Visual diagnosis in emergency medicine| Volume 39, ISSUE 5, P650-651, November 2010

Bronchogenic Cyst

      A 60-year-old man presented to the Emergency Department (ED) complaining of cough of 3 months duration. He had been prescribed antitussives in clinics for presumed bronchitis. However, the cough did not respond to treatment and was followed by one episode of hemoptysis the night before his ED presentation.
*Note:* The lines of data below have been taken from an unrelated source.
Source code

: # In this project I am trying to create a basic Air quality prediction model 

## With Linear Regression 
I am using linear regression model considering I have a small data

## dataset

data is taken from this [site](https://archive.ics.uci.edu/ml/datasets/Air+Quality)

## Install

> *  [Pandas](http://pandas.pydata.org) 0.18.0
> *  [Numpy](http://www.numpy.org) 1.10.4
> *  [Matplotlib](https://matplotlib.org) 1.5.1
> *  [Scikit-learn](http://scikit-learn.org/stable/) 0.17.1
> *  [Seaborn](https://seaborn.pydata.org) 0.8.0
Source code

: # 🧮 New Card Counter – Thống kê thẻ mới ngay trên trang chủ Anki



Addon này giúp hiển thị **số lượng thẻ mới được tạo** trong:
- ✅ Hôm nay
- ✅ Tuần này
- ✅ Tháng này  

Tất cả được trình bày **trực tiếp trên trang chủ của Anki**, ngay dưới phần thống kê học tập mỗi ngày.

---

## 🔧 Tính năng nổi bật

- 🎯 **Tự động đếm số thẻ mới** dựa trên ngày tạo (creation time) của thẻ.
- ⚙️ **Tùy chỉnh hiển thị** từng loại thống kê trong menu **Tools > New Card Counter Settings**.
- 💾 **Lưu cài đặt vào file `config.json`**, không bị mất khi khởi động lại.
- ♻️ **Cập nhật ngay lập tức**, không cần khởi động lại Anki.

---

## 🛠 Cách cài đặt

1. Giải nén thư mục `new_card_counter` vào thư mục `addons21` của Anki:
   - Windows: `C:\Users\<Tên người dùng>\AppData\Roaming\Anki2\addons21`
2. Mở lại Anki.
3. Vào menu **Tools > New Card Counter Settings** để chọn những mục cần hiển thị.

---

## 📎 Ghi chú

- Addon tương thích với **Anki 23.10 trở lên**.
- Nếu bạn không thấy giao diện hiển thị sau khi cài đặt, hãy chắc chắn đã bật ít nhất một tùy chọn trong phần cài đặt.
The patient did not smoke and denied fever, body weight loss, or dyspnea. A chest radiograph was taken and a soft-tissue lesion with an air-fluid level was seen in the mediastinum (Figure 1). A computed tomography (CT) scan of the chest demonstrated a bilocular cystic lesion beneath the carina (Figure 2). Thoracotomy showed a 5 × 5-cm cystic lesion with jelly-like content in the mediastinum. Examination of the pathologic specimen revealed ciliated columnar epithelium and bronchial mucous glands consistent with a bronchogenic cyst. The patient had an uneventful postoperative course.
      Figure thumbnail gr1
      Figure 1Chest radiograph. The white arrow points to a bilocular, subcarinal lesion with air-fluid level.
      Figure thumbnail gr2
      Figure 2Computed tomographic scan of the chest with contrast. The black arrow points to a well-defined, spherical, cystic lesion in mediastinum.